Fãs de Rush não são gente
"cool". Passam longe. Em geral
cultivam seu vício quase às escondidas, enquanto tentam,
em vão, achar boas razões para
ouvir aquelas bandinhas da
Costa Leste dos EUA ou do sudoeste do País de Gales. Para
eles, a verdadeira década perdida foram os anos 90.
Fãs de Rush são meninos e
são chatos. Muitos não vêem
problema nenhum em se declarar nerds e têm problemas,
digamos, de abordagem com o
sexo oposto na adolescência.
Adquirem seu vício justamente
nessa época, quando, em geral,
tentam aprender a tocar algum
instrumento musical para impressionar as meninas.

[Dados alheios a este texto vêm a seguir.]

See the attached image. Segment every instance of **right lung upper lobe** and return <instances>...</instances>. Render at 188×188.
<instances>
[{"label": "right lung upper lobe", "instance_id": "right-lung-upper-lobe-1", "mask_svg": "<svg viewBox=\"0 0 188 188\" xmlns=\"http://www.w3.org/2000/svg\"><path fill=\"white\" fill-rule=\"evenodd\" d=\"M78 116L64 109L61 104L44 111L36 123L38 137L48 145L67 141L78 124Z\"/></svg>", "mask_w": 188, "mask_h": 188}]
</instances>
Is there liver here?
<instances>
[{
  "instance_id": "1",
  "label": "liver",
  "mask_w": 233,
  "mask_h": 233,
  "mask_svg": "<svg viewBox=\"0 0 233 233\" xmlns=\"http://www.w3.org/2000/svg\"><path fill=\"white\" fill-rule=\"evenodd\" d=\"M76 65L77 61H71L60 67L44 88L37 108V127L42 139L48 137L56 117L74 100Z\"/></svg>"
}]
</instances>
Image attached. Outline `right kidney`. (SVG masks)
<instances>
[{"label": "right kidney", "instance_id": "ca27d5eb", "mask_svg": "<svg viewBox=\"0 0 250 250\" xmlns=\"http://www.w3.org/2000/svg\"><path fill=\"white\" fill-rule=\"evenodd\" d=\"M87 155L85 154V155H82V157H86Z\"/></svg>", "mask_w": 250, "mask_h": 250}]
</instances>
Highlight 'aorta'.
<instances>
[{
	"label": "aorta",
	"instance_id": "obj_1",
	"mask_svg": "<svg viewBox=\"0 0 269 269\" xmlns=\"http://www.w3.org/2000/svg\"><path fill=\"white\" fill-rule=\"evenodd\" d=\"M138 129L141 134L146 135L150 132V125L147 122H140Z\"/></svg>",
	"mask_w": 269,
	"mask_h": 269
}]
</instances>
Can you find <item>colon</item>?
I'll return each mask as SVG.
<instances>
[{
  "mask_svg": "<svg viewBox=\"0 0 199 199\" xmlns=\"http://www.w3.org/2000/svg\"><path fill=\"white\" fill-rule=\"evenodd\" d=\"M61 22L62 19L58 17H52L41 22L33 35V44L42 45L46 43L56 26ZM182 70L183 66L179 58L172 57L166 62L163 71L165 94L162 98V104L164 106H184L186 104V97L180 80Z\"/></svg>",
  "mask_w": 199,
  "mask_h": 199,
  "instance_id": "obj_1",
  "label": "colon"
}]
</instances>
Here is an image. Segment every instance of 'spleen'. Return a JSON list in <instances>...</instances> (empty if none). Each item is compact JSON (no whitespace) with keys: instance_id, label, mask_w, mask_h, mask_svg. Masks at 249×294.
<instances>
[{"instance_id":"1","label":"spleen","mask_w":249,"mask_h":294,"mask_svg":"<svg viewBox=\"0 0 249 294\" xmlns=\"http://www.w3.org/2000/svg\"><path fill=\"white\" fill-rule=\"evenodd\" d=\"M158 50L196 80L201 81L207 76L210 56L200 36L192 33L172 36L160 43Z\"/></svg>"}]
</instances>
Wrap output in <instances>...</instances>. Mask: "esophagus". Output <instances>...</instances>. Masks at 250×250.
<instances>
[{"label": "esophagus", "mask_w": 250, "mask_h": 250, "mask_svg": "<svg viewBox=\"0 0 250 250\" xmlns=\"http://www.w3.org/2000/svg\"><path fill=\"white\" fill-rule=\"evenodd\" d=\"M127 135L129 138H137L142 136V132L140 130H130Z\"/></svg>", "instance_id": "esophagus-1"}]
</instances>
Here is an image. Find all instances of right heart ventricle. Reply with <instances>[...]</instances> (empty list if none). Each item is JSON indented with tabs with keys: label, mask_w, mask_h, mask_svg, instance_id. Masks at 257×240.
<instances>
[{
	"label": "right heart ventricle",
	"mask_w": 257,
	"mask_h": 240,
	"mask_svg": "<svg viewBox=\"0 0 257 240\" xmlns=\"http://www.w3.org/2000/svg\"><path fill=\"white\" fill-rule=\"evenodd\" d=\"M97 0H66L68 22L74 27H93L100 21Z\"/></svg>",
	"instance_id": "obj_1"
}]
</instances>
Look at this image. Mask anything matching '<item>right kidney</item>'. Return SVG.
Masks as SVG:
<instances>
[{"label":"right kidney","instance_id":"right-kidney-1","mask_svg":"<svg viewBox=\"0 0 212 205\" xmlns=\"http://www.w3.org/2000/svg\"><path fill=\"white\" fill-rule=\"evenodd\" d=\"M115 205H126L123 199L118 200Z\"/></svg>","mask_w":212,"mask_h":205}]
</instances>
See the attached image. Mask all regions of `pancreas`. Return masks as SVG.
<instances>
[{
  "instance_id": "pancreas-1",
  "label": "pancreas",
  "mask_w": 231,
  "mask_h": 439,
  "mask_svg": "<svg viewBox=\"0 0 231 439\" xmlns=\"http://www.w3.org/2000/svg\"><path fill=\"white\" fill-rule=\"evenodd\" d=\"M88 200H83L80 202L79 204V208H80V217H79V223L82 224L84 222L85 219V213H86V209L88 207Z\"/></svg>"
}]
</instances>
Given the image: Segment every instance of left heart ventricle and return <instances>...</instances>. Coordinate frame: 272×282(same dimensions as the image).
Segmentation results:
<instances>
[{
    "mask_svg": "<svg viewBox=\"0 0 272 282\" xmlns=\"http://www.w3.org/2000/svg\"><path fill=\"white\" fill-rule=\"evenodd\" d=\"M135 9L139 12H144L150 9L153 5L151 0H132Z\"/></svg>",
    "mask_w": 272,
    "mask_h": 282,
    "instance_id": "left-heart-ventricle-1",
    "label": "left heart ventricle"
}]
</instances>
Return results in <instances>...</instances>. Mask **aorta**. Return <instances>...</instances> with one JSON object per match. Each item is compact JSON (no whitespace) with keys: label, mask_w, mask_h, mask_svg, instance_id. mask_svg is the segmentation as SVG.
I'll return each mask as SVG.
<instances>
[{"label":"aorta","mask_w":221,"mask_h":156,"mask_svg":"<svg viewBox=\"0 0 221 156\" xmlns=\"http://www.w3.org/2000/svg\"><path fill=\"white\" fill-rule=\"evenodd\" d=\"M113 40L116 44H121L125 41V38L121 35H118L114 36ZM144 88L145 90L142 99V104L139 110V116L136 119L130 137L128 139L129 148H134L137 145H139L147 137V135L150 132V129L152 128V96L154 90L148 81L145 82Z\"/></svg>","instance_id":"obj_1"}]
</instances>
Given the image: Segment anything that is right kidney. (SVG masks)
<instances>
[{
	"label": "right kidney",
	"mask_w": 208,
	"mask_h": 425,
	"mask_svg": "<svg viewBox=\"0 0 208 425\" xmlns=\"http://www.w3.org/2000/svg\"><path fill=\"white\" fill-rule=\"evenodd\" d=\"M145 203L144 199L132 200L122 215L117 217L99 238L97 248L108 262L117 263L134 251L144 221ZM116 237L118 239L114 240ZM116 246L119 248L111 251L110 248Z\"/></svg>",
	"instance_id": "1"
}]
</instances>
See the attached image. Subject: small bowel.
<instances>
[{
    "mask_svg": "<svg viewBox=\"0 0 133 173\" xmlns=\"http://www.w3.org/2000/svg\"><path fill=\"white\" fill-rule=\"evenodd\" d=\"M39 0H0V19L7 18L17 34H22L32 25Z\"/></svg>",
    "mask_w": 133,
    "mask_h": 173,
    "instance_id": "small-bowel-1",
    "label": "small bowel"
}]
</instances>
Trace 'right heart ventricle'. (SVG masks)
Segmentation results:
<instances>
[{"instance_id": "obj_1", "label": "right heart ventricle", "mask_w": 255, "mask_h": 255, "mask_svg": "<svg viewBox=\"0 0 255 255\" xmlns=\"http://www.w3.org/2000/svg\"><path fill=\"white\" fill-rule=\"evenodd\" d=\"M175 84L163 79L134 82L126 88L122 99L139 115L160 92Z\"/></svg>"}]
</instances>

No começo é difícil se acostumar à voz esquisita de Geddy
Lee e às variações bruscas de
compasso das músicas. A
maioria dos neófitos desiste e
parte para algo mais palatável,
como a bandinha do sudoeste
(ou sudeste?) do País de Gales.
Mas, para os que ficam, a experiência é transformadora.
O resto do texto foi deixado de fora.